Former Comptroller Bill Thompson said: “New Yorkers voted overwhelmingly in 2003 that knowing a candidates party is important to them and helped them identify the candidates’ core values and beliefs. Knowing your elected officials beliefs matter and the Charter Commission should listen to the voters of New York City and reject nonpartisan elections.”
“So-called minorities have been a majority in New York City for decades, but we've still had only one Mayor of-color, and the first majority minority City Council was elected just 6 months ago,” said Hazel Dukes President of the NAACP New York State Conference. “We've made tremendous racial progress in this city, but non-partisan elections threatens to undo those gains. The Charter Commission should listen to the voters of New York City and reject this bad idea.”
“Adopting nonpartisan elections would be rolling the dice with the city's democracy," said Manhattan Borough President Scott Stringer. “This proposal risks reversing decades of gains by minorities in city government at a moment when New York is more diverse than ever before.”
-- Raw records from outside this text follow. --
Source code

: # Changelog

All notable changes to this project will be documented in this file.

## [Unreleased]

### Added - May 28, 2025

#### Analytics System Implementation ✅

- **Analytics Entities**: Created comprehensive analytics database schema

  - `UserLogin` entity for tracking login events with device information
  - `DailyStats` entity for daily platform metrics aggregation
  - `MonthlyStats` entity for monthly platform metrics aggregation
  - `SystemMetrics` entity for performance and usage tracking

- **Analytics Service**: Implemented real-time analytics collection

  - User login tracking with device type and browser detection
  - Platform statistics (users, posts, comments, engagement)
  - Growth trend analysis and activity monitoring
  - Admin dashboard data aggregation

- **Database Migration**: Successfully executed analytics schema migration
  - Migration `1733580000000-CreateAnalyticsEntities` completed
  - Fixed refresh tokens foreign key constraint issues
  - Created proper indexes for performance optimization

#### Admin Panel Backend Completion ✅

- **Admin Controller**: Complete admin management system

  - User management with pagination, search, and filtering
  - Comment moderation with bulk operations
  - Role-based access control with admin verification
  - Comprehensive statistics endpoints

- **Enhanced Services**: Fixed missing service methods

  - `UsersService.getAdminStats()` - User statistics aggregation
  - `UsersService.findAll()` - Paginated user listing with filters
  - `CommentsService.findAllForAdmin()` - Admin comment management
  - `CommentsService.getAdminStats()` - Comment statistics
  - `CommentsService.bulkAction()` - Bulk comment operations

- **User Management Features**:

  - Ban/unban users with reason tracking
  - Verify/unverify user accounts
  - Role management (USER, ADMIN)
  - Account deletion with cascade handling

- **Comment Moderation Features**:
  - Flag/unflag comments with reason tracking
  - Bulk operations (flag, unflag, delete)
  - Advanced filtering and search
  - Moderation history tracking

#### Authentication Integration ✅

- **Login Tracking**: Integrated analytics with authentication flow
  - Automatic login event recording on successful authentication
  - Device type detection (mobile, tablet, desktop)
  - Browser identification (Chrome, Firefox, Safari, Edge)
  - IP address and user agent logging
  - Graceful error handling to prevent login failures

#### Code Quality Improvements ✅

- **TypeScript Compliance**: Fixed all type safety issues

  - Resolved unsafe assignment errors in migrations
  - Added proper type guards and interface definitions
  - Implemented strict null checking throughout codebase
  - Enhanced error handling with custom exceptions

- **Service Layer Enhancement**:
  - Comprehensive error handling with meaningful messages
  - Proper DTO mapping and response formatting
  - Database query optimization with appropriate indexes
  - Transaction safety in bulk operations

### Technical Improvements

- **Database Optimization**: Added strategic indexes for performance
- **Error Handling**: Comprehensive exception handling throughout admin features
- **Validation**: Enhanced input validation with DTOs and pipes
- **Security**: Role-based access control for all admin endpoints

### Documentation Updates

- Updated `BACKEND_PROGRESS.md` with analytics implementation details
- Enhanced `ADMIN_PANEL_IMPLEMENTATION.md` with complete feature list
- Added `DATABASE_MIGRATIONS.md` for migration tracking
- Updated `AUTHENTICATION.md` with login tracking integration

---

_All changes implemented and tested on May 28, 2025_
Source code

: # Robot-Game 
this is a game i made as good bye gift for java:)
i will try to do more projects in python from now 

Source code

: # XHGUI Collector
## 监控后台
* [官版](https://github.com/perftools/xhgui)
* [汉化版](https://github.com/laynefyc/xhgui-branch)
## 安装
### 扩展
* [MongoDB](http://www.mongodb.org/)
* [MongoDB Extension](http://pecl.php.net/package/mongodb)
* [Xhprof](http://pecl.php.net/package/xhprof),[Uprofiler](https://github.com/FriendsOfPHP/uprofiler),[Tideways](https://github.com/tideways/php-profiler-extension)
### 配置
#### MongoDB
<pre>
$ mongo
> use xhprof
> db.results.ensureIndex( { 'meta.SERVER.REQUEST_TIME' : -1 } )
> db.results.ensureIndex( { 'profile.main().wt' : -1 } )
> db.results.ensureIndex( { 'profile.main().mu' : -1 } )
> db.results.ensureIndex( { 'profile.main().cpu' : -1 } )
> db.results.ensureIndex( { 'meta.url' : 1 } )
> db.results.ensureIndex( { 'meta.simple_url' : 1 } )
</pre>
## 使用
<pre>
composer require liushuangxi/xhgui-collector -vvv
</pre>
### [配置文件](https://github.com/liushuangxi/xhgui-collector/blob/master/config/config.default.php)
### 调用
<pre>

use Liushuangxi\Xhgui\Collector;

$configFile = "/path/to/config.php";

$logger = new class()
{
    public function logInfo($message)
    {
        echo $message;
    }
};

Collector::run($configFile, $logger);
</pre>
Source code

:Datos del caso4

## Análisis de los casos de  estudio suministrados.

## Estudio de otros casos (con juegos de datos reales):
“Simply put, political parties give voters an idea of the beliefs of candidates,” said Brooklyn Borough President Marty Markowitz. “To increase voter turnout, we should be looking for ways to make it easier for voters to know where candidates stand, not more difficult. I’m a proud Democrat, and when I say that, I know it means something to people. The reality is, doing away with party affiliation gives unfair advantage to those who can buy the most name-recognition. The party system—be it two parties, three, or even more—is the best way for the electorate to form like-minded communities and to figure out which candidates share their civic goals.”
“The question of nonpartisan elections was already placed before the voters of this City in 2003, and it was soundly rejected by a two-to-one margin. The Charter Revision Commission should not waste its time rehashing old business, especially unpopular ideas that have the potential to disenfranchise African-American and Latino voters. The voters have already sent a crystal clear message that they do not want nonpartisan elections, and asking them again would only waste time and resources that could be put to better use,” said Bronx Borough President Ruben Diaz Jr.
Susan Lerner, Executive Director, Director of Common Cause said, “Study after study reveals that nonpartisan elections actually decrease voter turnout and disadvantage minority and working class voters. If we truly want to increase civic participation, the Commission should look into changing the time of the municipal election to the fall when federal elections are held and instituting a Vote by Mail system. The Commission should be looking to put more information on the ballot, rather than less.”
Dan Cantor, Working Families Party Executive Director said: “Voters know nonpartisan elections weakens our democracy and gives another leg up to wealthy candidates who can outspend the competition. That’s why they’ve resoundingly rejected the idea, and why the Charter Commission should too.”
“Nonpartisan elections will further disengage low-wage communities of color from the political process,” said Hector Figueroa, 32BJ Secretary-Treasurer. “We should be focusing on strategies to reach out to these communities, not to turn them away.”